Work instruction 1: In the year-in-review column below, translate this sentence into Spanish: "But the triumphs are, in my own humble reckoning, legion."
Work instruction 2: Swap "karaoke club" for "jazz bar" in the year-in-review column below, and write out the passage that begins at the words "But the triumphs" and stops after "this in 2025.".

(Exercise passage Opens)

Our editor-at-large reviews his year in columns and finds his triumphs abound

It's a tough gig, but Frank Kane wrote about 70,000 for AGBI this year covering everything from Cops to cars AGBI
It's a tough gig, but Frank Kane covered everything from Cops to cars for AGBI this year

I just totted it up and over the past 12 months I have written something like 70,000 words in my regular columns for AGBI.

Quite a lot of words, that – a shortish novel, or maybe a slim volume of my soon-to-be-published memoirs which will ultimately stretch to (perhaps) 10 volumes, depending on longevity.

Re-reading some of the oeuvres over the past couple of days, there are some triumphs, and some minor disappointments.

I won’t dwell here on the latter – that is for next week when I will review my last year’s predictions for 2024. Spoiler alert: I am not about to change my name to Nostradamus.

But the triumphs are, in my own humble reckoning, legion. Here are some of the stories I believe should earn me a Pulitzer nomination in 2025:

The Russians

Coverage this year was a continuation of my work in 2022 and 2023, when I invented the term “Marinagrad” for the nice part of Dubai where I live and which has been colonised by Russian emigrés since the invasion of Ukraine. Despite what you might read elsewhere, I can report from the field they are not all going back to the motherland, and in fact are about to have a major impact on the Marina with the imminent opening of District 8 – a full-on late-night karaoke club in this genteel quarter. You will hear more about this in 2025.

(Exercise passage Closes)
(Supplied entries Opens)

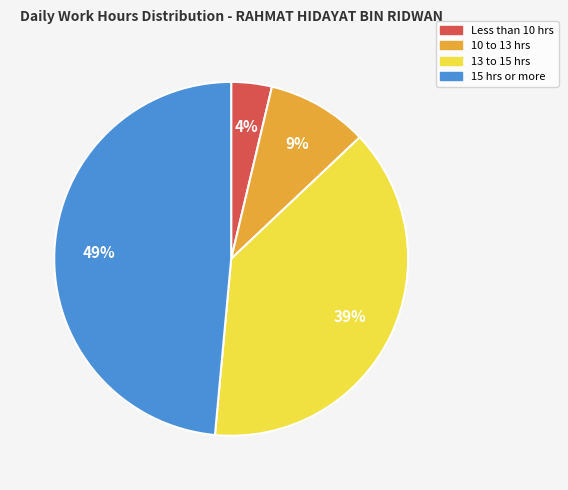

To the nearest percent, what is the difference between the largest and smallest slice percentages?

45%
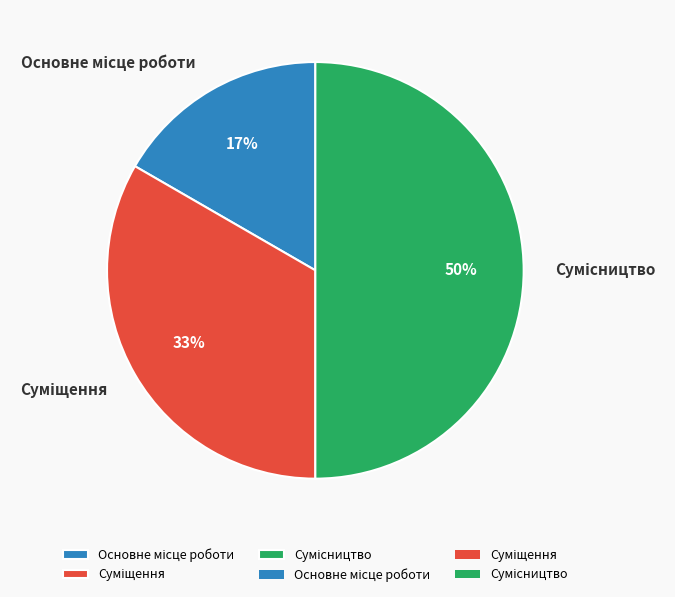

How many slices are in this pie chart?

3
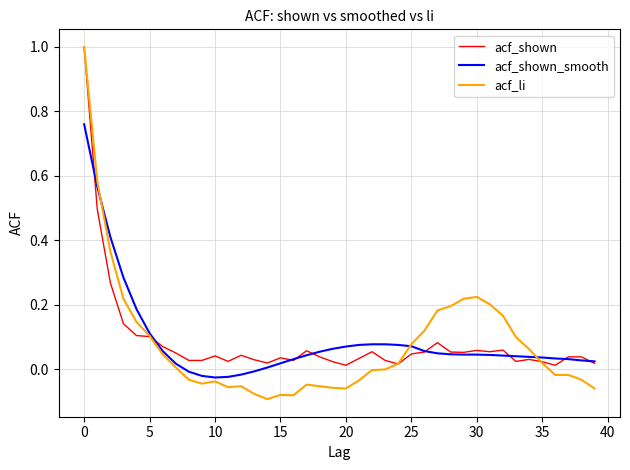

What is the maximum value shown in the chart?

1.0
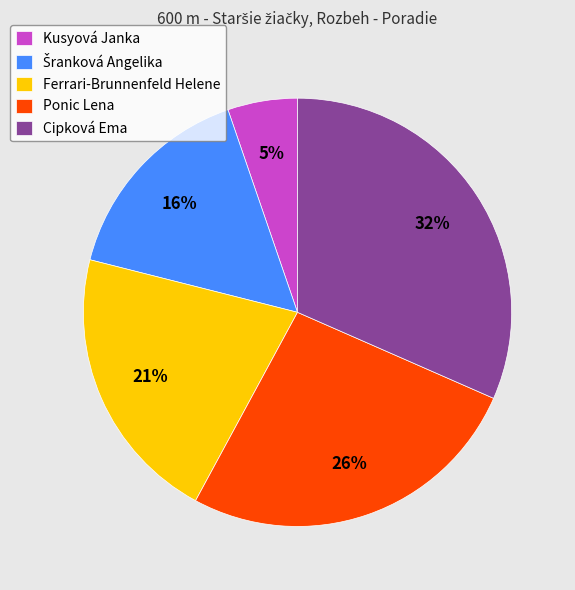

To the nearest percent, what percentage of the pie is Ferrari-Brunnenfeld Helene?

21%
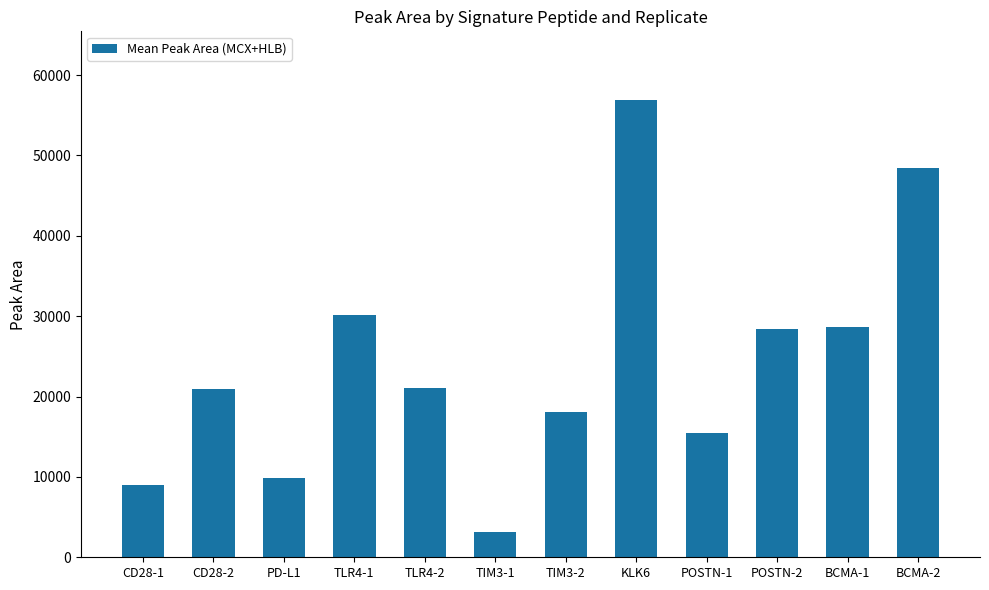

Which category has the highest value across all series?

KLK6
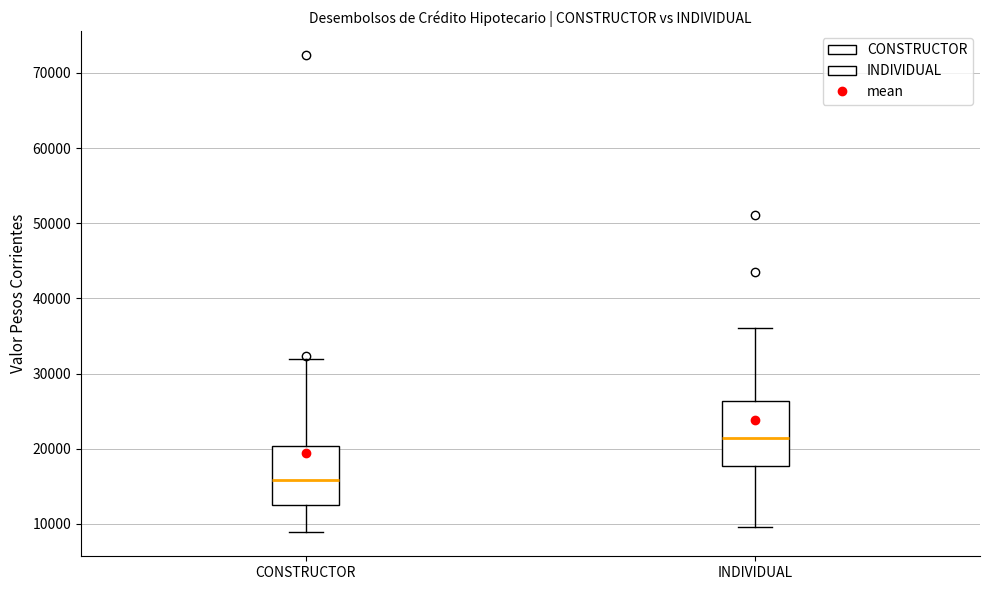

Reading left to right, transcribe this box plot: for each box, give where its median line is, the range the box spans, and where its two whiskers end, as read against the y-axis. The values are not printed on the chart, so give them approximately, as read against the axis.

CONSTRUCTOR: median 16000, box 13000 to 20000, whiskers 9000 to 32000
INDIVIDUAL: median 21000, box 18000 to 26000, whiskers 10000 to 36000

(Supplied entries Closes)

Answer section 1: Pero los triunfos son, según mi humilde cálculo, legión.

Answer section 2:
But the triumphs are, in my own humble reckoning, legion. Here are some of the stories I believe should earn me a Pulitzer nomination in 2025:

The Russians

Coverage this year was a continuation of my work in 2022 and 2023, when I invented the term “Marinagrad” for the nice part of Dubai where I live and which has been colonised by Russian emigrés since the invasion of Ukraine. Despite what you might read elsewhere, I can report from the field they are not all going back to the motherland, and in fact are about to have a major impact on the Marina with the imminent opening of District 8 – a full-on late-night jazz bar in this genteel quarter. You will hear more about this in 2025.